Motorcycle riders are certainly a group unto their own. There are no doubt many average passenger car drivers who consider anyone riding a Yamaha, Harley, Honda or Ducatti cycle to be a rebel hell-bent on destruction. To the contrary, as motorcycle accident lawyers, my firm understands that not every biker is a rebel in this way; instead most motorcycle riders are individualists who take the risk of their pastime in stride, if only because they enjoy the feeling of freedom and being apart from the crowd.
Common misperceptions aside, motorcycle riders — as well as motor-scooter users — are usually rather safety conscious; perhaps even more so than the typical car, SUV or truck driver, because their lives are on the line, not just the sheetmetal of their vehicle. Talk to most any motorcyclist and you may begin to understand the combination of passion and risk management that keeps these people riding year after year.
But as we all know, whether here in the Baltimore area, Frederick, Hagerstown or Washington, D.C., traffic collisions between motorcycles and cars, as well as accidents involving commercial trucks, happen more often than anyone would like. For a biker, even a minor crash can result in some serious and painful bodily injuries. Road rash, cuts and bruises and dislocated joints are usually the least of one’s problems following a motorcycle crash.
Instances where a bike is hit by a car or truck traveling at highway speeds, the results can be catastrophic for the rider, not to mention his passenger. While every rider in Maryland is required by law to wear a helmet, this is not a guarantee that one will not be serious or critically injured in a traffic wreck. Police agencies and safety experts alike believe that helmets give a biker that extra margin of survivability in a crash, but head, neck and spinal injuries are still common.
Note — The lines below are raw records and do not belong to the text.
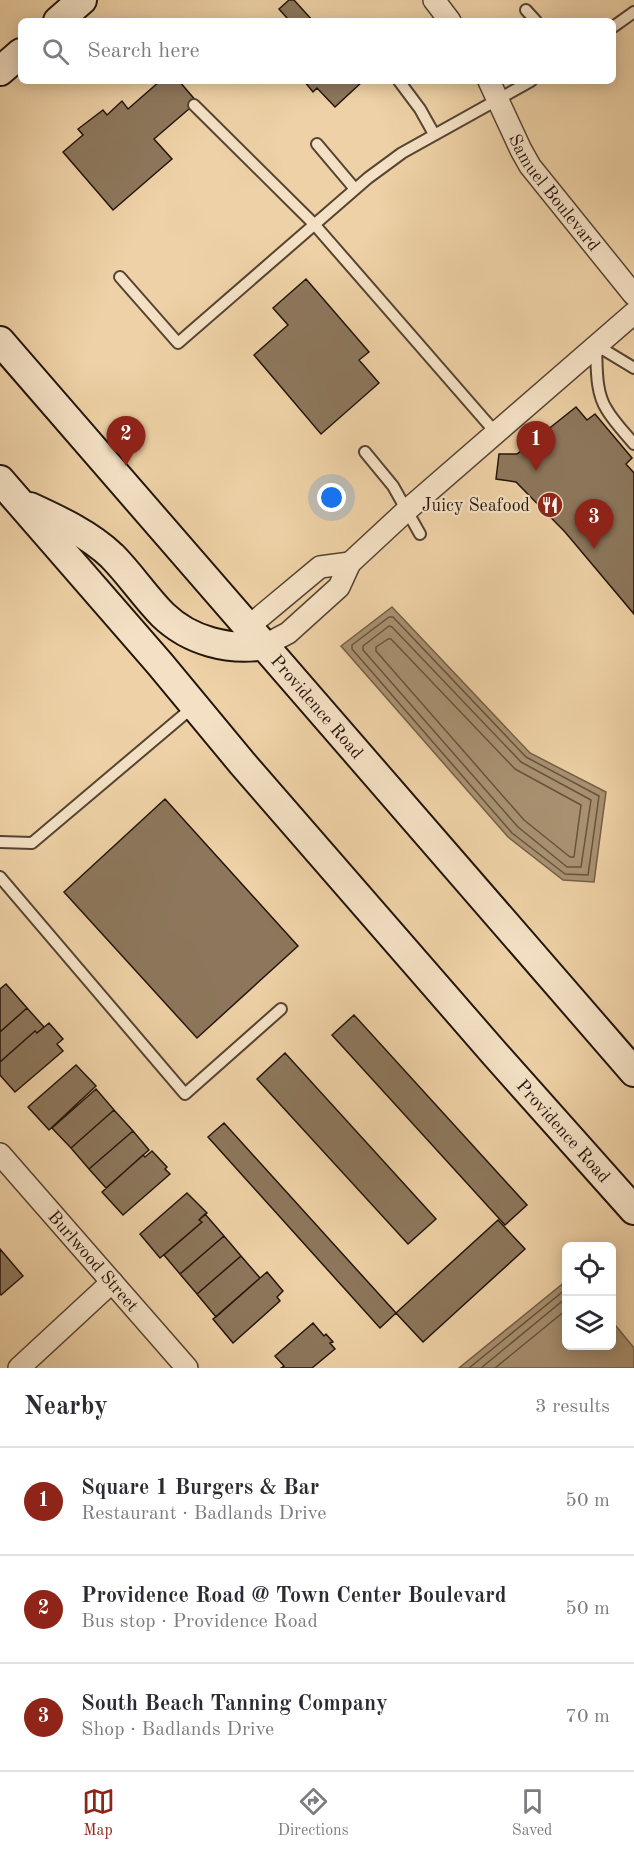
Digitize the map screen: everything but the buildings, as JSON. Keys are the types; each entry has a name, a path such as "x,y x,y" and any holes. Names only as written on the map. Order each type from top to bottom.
{"main road":[{"path":"61,18 82,0"},
{"path":"0,71 18,56"},
{"name":"Providence Road","path":"0,341 634,1072"},
{"name":"Providence Road","path":"0,480 242,763 634,1210"},
{"path":"20,502 53,517 99,545 112,556 164,615 187,632 211,642 248,648 256,636"}],"street":[{"path":"434,0 448,18"},
{"name":"Samuel Boulevard","path":"493,90 530,166 634,295"},
{"path":"256,636 288,633 339,587 350,563 406,511 634,313"},
{"path":"256,636 320,567 350,563"},
{"name":"Burlwood Street","path":"0,1154 187,1368"},
{"path":"19,1368 111,1282"}],"lane":[{"path":"526,10 533,18"},
{"path":"616,25 634,12"},
{"path":"401,84 420,109 434,134"},
{"path":"120,277 178,343 355,189 402,153 434,134 493,90 518,84"},
{"path":"194,105 314,224 496,433"},
{"path":"317,144 355,189"},
{"path":"596,345 634,368"},
{"path":"596,345 597,375 606,410 634,444"},
{"path":"365,452 393,486 420,534"},
{"path":"0,842 32,843 194,706"},
{"path":"0,877 185,1094 281,1009"}],"water":[{"path":"392,607 530,753 606,792 594,882 563,880 508,837 341,646"},
{"path":"562,1284 562,1350 616,1350 616,1326 634,1348 634,1368 459,1368"}],"place":[{"name":"Providence Road @ Town Center Boulevard","path":"126,466"},
{"name":"Square 1 Burgers & Bar","path":"536,471"},
{"name":"Juicy Seafood","path":"550,505"},
{"name":"South Beach Tanning Company","path":"594,549"}]}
It has often been said that as a motorist gets older, what is lost in reflexes and reaction time is more than offset by experience and driving know-how. But it is important to remember that older motorcycle riders have what some authorities say is a greater chance of death following a collision, than a younger rider. For this reason alone, it may be wise to consider the risks as one moves up in age, at least as far as the more riskier times to ride — in poor weather conditions, riding at night, or operating in densely-packed urban traffic.
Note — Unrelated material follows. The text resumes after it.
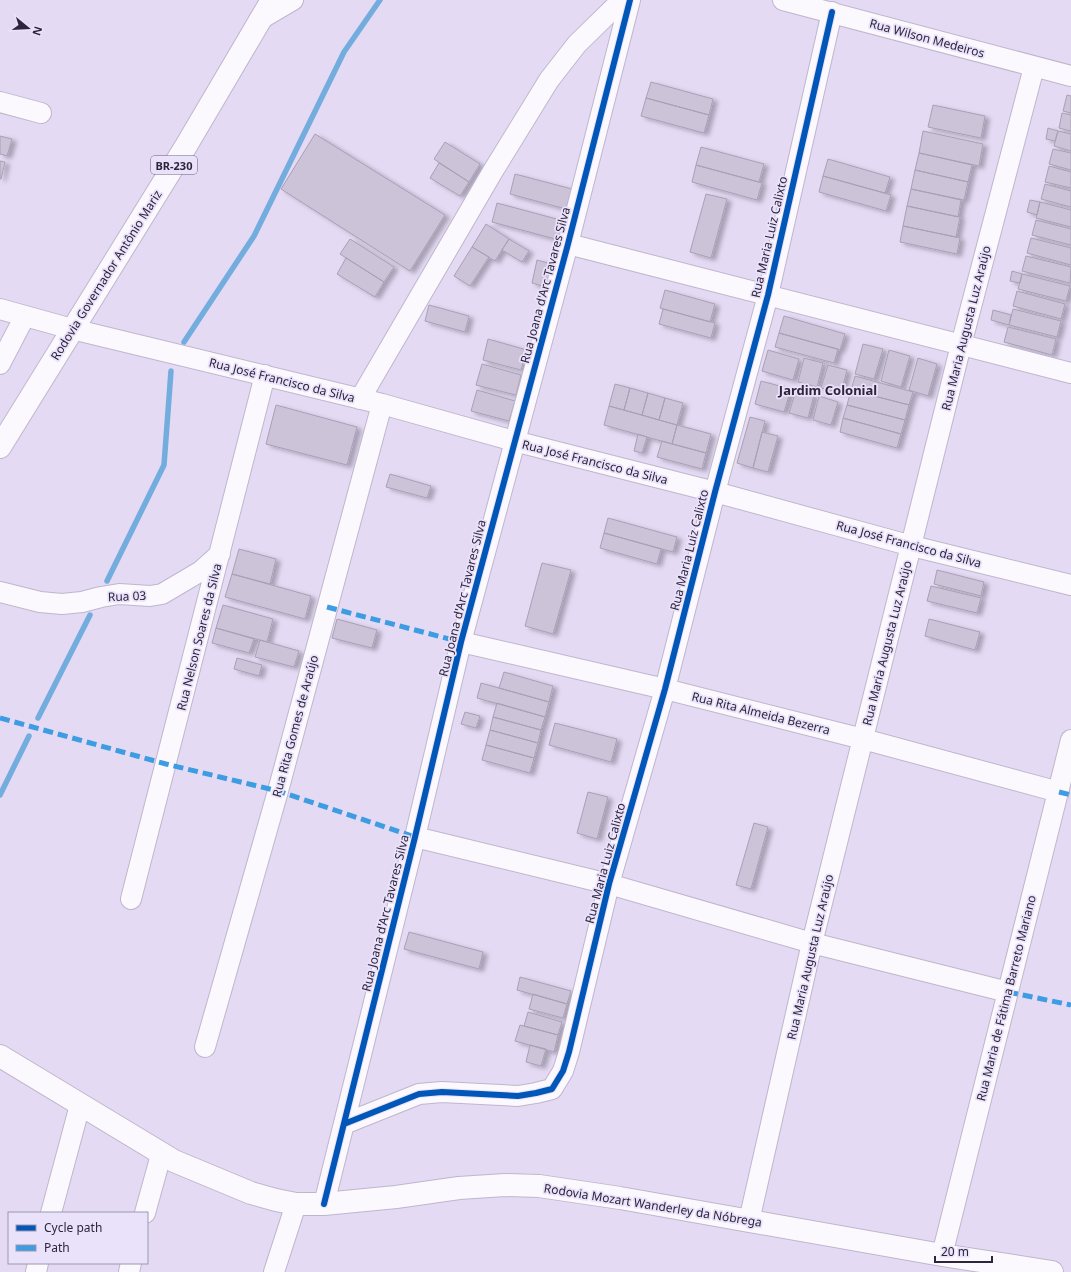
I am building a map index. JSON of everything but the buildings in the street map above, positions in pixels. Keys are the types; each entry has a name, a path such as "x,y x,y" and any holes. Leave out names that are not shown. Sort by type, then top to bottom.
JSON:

Based on information from the National Highway Traffic Safety Administration (NHTSA), in past years, some bikers traveling throughout the District and other nearby municipalities have been caught in more than a few fatal crashes. While winter is upon us, the few opportunists out there may consider going out on a dry day with dangerous consequences. Also, with the economy still sputtering along, many motorcycle riders continue to use their bikes for needed transportation whenever possible in order to save on higher auto insurance costs and rising gasoline prices.
Accidents are bound to happen, more so when passenger car and truck drivers are least expecting to encounter a bike on our highways or surface streets. Some of the more common causes of bike accidents include rider inexperience, lack of visibility, other drivers’ inattention or distracted driving, alcohol use, misjudging a traffic situation, poor road surface conditions, and even defective vehicle components.
There’s always more to discuss about this subject, but suffice it for now to say, be careful and ride defensively. There is no deadline, no errand, no get-together more important than one’s own life. Take your time, use your commonsense, and arrive alive.